(Explore the material)
A. In the article on the 7-point action plan, who is named as President of the Editors Guild of India?
B. List every person named in the article on the 7-point action plan.
C. Copy the article on the 7-point action plan between "Prominent left-leaning intellectuals" and "in the country.", inclusive, but swap "intellectuals" for "thinkers".
=== Provided text ===
Prominent left-leaning intellectuals who evidently endorsed the controversial “7-point action plan” as claimed by the Former AAP member and current Swaraj Party leader Yogendra Yadav, have now tied themselves in a knot as the glaring loopholes and flaws are discovered in the action plan that was supposed to provide an assistance to the government to fight the ramifications of the coronavirus pandemic in the country.
The contentious clause 7.1 which stated that all private property, which included bonds, gold, property etc ‘must be treated as a national resource’ to fight the pandemic. After one of the intellectuals, Ram Guha, distanced himself from the action plan, another liberal lodestar Professor Ashutosh Varshney, whom liberals quotes routinely to lend legitimacy to their harebrained suggestions, almost flip-flopped after endorsing the draconian expropriation of the private property mentioned in the clause.
When one of the celebrated leftist trolls raised apprehensions about the use of “revenue” in the clause 7.1 that would provide unbridled powers to government, Varshney initially defended the tendentious clause by claiming “I understand the right to property, but what, according to you, are the rights of the migrant poor?”
Subsequently, the President of the Editors Guild of India, Shekhar Gupta, chimed in, expressing his shock over Professor Varshney’s stance and questioned him if he had read the clause carefully before endorsing it.
“Intriguing, @ProfVarshney….don’t think even Bernie Sanders & Jeremy Corbyn would go that far…Hand on your heart: did you read the statement carefully before endorsing it?” Gupta tweeted.
=== Supplied entries ===
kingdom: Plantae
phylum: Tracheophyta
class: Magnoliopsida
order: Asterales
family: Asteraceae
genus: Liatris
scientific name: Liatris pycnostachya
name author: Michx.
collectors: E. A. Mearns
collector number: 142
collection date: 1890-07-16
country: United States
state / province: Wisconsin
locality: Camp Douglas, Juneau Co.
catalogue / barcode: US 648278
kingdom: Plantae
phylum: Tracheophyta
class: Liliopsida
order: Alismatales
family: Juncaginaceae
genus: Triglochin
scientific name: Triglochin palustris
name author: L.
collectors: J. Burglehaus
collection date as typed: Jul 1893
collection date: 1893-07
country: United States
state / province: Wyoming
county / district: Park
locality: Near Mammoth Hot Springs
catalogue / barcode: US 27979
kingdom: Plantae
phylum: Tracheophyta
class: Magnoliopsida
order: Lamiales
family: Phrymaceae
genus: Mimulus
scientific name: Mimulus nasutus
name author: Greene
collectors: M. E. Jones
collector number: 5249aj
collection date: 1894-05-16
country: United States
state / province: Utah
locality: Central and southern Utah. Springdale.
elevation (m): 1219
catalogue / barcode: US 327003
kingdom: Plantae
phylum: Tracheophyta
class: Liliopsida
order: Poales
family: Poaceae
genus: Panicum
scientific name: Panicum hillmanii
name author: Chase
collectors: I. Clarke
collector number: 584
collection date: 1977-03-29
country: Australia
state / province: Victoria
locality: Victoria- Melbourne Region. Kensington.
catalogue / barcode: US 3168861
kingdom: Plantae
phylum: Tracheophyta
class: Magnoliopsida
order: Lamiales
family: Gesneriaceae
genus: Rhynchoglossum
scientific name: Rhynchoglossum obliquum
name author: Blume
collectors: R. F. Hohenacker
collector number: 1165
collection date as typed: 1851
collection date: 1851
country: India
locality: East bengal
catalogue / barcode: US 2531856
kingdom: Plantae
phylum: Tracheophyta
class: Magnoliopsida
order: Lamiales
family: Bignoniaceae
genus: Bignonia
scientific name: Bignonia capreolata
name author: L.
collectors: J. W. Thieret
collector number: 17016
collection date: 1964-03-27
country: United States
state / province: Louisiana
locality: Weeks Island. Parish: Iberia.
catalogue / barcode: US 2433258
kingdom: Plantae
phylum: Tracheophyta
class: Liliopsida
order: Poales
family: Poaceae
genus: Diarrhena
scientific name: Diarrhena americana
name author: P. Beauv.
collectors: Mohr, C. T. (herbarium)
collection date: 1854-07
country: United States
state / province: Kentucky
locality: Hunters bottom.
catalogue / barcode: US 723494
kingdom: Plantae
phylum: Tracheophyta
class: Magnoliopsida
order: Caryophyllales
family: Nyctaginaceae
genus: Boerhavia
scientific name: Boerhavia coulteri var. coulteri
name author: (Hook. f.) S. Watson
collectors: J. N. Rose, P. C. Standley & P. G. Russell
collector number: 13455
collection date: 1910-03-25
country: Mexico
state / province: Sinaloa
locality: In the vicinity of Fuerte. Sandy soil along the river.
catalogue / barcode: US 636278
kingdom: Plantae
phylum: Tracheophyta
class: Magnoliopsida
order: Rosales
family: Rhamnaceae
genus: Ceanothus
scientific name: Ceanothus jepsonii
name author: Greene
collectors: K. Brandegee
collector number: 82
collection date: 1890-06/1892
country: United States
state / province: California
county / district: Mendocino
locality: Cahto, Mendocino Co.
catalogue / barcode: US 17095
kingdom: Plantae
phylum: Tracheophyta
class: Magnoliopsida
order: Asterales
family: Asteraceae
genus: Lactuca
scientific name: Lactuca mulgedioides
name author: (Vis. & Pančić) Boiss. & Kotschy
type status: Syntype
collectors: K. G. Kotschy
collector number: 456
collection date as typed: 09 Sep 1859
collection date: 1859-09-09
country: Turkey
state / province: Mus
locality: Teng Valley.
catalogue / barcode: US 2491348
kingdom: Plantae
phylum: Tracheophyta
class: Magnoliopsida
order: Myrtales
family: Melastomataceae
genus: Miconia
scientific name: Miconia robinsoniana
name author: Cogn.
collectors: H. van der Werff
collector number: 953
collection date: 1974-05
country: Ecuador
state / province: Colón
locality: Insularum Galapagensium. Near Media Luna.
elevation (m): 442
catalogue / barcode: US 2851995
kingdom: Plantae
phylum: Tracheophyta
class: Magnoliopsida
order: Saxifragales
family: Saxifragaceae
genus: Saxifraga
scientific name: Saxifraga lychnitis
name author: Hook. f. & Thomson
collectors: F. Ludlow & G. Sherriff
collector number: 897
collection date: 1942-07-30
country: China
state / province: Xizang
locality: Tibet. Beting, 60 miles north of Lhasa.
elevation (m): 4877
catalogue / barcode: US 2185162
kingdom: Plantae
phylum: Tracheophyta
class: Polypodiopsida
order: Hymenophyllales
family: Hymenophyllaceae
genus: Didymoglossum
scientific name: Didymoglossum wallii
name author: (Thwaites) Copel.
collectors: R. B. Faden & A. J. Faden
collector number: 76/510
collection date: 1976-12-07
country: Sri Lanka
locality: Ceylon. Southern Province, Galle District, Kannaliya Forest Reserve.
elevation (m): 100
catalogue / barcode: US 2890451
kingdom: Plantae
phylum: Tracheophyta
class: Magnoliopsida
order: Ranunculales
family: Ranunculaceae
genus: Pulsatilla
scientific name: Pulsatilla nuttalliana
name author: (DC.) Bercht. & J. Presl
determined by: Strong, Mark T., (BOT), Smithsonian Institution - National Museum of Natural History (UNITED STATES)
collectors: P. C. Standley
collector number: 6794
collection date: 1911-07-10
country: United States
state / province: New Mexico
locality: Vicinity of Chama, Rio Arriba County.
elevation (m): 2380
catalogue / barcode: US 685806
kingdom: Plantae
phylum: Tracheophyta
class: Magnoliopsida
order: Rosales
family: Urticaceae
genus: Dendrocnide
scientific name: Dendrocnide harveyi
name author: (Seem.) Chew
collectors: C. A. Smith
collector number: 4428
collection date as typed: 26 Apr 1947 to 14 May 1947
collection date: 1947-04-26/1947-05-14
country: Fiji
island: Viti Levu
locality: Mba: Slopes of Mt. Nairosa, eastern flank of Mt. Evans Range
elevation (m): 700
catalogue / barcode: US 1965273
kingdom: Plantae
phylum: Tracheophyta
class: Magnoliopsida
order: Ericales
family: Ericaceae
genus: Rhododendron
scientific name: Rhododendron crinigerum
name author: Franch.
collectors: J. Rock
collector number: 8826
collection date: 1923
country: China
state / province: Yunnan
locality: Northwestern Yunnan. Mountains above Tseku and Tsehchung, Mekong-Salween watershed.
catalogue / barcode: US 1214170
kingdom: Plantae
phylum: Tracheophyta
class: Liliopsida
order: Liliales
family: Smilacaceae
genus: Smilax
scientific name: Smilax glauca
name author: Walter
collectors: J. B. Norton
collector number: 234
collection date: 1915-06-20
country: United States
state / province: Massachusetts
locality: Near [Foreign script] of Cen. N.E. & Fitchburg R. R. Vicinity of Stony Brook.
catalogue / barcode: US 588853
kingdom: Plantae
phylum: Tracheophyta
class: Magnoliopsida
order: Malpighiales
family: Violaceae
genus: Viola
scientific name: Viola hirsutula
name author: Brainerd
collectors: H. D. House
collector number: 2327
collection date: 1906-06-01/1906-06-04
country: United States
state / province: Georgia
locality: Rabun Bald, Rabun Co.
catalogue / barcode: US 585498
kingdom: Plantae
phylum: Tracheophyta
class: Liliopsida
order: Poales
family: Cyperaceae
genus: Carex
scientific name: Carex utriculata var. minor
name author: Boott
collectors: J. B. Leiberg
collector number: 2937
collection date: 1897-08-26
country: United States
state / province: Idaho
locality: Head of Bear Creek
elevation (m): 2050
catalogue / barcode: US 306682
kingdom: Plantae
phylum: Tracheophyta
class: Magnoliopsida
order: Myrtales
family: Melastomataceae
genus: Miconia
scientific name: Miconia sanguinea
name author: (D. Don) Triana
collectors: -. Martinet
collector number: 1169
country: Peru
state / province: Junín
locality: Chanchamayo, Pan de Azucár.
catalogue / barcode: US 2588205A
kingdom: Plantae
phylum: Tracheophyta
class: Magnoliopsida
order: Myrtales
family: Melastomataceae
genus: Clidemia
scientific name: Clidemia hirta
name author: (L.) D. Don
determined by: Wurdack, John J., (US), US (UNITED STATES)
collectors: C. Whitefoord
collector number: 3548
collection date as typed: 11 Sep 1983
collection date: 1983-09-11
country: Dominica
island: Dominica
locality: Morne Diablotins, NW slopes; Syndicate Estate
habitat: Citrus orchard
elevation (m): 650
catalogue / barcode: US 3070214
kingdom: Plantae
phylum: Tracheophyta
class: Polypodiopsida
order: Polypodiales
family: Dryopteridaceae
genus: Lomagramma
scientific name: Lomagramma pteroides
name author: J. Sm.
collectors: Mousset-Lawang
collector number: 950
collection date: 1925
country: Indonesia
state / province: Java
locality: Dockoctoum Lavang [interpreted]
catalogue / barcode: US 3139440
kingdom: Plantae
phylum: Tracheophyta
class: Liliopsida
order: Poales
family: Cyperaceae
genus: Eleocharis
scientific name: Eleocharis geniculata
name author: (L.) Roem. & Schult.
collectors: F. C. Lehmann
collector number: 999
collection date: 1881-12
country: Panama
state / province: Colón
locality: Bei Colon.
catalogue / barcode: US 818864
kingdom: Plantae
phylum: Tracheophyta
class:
===
(Exercise results)
A. Shekhar Gupta

B. Yogendra Yadav, Ram Guha, Ashutosh Varshney, Shekhar Gupta, Bernie Sanders, Jeremy Corbyn

C.
Prominent left-leaning thinkers who evidently endorsed the controversial “7-point action plan” as claimed by the Former AAP member and current Swaraj Party leader Yogendra Yadav, have now tied themselves in a knot as the glaring loopholes and flaws are discovered in the action plan that was supposed to provide an assistance to the government to fight the ramifications of the coronavirus pandemic in the country.